[Entries from a collection]
--------------------------------------------------
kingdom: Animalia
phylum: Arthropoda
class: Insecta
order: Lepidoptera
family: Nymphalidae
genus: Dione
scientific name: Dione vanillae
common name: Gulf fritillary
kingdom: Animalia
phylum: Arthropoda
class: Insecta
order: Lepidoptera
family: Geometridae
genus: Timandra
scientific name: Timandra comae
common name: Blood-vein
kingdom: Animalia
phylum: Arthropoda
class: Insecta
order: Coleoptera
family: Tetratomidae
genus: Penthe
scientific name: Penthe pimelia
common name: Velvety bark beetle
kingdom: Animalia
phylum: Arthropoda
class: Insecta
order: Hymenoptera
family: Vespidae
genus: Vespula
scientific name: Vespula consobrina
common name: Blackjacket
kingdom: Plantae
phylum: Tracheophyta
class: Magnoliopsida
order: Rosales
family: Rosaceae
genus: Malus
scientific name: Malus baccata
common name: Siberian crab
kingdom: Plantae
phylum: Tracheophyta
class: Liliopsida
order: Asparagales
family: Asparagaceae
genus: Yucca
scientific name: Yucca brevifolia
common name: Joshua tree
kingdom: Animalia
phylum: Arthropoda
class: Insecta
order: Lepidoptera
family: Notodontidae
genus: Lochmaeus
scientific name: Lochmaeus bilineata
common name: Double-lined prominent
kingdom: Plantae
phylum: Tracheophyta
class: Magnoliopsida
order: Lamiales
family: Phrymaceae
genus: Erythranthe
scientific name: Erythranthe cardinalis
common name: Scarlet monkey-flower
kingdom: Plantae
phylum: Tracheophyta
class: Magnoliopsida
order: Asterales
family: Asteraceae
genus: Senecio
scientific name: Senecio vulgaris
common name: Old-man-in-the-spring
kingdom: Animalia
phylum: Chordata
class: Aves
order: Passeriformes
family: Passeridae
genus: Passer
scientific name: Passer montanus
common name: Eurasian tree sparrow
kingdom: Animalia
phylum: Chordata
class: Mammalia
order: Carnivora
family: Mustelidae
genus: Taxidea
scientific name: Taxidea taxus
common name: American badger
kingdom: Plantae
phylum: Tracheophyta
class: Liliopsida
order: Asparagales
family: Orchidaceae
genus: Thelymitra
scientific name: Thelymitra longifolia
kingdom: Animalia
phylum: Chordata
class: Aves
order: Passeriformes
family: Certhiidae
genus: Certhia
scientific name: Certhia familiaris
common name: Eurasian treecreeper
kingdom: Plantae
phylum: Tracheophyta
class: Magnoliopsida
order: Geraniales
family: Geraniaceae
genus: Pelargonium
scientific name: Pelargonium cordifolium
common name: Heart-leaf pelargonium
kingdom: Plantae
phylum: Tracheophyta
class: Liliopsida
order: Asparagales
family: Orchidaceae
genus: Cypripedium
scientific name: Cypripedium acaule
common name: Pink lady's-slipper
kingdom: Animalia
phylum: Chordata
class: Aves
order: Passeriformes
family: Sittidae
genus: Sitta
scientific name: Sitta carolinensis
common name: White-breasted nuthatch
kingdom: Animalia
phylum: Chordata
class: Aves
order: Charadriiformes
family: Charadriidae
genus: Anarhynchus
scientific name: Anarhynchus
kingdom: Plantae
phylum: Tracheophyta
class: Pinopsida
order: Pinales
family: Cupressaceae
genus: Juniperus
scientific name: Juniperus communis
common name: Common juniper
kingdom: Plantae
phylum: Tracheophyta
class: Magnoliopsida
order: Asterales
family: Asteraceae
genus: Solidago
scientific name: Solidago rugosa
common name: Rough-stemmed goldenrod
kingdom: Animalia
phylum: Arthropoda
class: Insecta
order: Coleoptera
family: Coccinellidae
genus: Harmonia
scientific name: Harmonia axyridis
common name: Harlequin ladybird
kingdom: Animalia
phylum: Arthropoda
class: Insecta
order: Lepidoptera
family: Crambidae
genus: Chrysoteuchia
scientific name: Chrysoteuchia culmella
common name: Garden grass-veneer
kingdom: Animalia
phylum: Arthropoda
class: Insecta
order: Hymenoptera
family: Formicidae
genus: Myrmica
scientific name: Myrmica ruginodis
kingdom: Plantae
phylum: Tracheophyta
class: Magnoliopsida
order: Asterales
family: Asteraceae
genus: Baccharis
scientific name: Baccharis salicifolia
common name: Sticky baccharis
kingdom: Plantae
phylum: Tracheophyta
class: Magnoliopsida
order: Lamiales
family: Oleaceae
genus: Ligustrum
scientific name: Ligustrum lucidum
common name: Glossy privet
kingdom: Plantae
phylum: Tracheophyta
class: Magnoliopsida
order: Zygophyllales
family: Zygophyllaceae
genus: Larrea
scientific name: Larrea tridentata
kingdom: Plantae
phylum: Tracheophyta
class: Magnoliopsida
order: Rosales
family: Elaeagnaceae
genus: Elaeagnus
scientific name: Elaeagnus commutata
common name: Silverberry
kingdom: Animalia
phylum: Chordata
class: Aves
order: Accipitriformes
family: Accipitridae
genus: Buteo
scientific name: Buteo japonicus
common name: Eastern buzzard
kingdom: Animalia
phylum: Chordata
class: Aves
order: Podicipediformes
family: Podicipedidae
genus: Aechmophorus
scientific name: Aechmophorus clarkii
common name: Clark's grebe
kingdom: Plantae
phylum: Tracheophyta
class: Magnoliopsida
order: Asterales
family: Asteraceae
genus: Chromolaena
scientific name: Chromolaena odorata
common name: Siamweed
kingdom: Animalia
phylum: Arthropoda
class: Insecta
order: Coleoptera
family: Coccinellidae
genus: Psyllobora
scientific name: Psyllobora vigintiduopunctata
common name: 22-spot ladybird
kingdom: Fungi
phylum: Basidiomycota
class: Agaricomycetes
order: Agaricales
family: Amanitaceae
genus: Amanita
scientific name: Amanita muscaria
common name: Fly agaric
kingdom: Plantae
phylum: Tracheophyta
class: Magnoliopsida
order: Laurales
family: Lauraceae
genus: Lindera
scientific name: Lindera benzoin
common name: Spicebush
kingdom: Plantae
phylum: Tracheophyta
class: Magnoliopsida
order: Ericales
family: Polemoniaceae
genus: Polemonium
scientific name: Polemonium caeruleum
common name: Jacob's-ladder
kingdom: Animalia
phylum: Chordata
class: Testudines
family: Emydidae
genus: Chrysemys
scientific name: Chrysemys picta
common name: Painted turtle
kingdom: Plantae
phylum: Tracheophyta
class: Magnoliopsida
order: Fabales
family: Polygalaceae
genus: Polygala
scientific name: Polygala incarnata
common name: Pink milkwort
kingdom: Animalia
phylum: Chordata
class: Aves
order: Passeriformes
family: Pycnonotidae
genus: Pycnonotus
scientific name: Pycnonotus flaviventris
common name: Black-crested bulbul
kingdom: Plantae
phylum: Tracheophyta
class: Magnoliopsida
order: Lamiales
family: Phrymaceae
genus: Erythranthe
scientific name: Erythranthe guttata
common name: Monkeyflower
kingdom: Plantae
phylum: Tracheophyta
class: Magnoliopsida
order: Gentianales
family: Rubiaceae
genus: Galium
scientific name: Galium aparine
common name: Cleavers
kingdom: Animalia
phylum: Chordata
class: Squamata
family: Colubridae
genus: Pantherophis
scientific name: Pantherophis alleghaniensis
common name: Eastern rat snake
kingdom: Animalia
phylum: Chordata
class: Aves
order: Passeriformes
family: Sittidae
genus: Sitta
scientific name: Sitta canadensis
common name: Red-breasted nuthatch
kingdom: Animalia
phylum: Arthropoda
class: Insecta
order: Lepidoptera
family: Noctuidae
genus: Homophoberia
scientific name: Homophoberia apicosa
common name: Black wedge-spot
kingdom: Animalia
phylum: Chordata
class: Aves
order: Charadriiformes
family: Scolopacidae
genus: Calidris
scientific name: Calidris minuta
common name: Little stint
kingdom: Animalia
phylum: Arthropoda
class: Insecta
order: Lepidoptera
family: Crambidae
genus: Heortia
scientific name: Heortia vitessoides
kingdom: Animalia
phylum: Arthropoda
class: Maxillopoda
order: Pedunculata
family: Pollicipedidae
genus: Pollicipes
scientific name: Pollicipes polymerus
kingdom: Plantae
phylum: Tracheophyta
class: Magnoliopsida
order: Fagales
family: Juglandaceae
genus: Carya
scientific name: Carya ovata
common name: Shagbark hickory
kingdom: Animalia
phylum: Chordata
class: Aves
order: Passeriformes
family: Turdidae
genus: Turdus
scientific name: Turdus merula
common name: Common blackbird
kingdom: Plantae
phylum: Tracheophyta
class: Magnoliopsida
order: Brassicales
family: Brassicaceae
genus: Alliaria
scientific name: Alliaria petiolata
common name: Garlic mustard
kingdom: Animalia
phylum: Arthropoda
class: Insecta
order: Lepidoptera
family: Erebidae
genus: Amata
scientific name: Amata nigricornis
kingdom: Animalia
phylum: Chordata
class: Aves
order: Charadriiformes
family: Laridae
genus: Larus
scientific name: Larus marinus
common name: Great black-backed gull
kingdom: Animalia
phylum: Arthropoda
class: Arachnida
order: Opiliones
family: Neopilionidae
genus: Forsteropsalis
--------------------------------------------------
» WHAT IS EXPECTED
Copy the data word for word, starting with the line containing "common name: Black wedge-spot" and continuing through the line containing "class: Maxillopoda", including both of those lines.

» RESPONSE TO THIS EXERCISE
common name: Black wedge-spot
kingdom: Animalia
phylum: Chordata
class: Aves
order: Charadriiformes
family: Scolopacidae
genus: Calidris
scientific name: Calidris minuta
common name: Little stint
kingdom: Animalia
phylum: Arthropoda
class: Insecta
order: Lepidoptera
family: Crambidae
genus: Heortia
scientific name: Heortia vitessoides
kingdom: Animalia
phylum: Arthropoda
class: Maxillopoda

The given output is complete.